33° Rally “Città di Schio”: sfide “speciali” con tradizione e novitá

Le prove speciali del rally svelano un’edizione tutta da vivere curva dopo curva, sulla scia della tradizione di una delle gare più amate del triveneto e rese intriganti da alcune novità.  Novità sul tracciato ma anche per la partenza della gara da Zanè, davanti al palazzo municipale. Una sola giornata di sfide e sei prove speciali in totale, con le adesioni che verranno accettate fino al 12 settembre, con previste anche le vetture storiche. Foto d’archivio della gara (by Fotorace)

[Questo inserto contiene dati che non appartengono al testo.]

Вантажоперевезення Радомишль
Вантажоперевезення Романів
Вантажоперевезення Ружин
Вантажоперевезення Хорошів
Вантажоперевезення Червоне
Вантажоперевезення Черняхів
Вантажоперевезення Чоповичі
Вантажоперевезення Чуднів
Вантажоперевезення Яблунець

Schio (Vicenza), 08 settembre  2025 Si iniziano a contare solo i giorni, per sentire rombare di nuovo i motori sul territorio scledense, per il 33° Rally Città di Schio, che dopo un anno di pausa tornerà il 19 e 20 settembre

Un anno di pausa ed una nuova organizzazione, EMI – Eventi Motorsport Italia, la gara sta esaurendo il  periodo delle iscrizioni, che si allungherà fino a venerdì 12 settembre, mentre il territorio attende di nuovo il “suo” rally, con il lavoro organizzativo portato avanti con il sostegno dei Comuni di Schio, Santorso, Valdastico e Zanè.

I teatri delle sfide: tradizione e novitá insieme per un sabato da grandi firme. Una sola giornata di gara, tutta concentrata su sabato 20 settembre e sei prove speciali, tre da ripetere due volte. Si tratta di “classici” sempre attuali”. In totale la gara conta 59,160 chilometri di distanza competitiva a fronte del totale del percorso che ne misura 200,130. A conferire ancor più interesse alla competizione, sono previste anche le vetture storiche.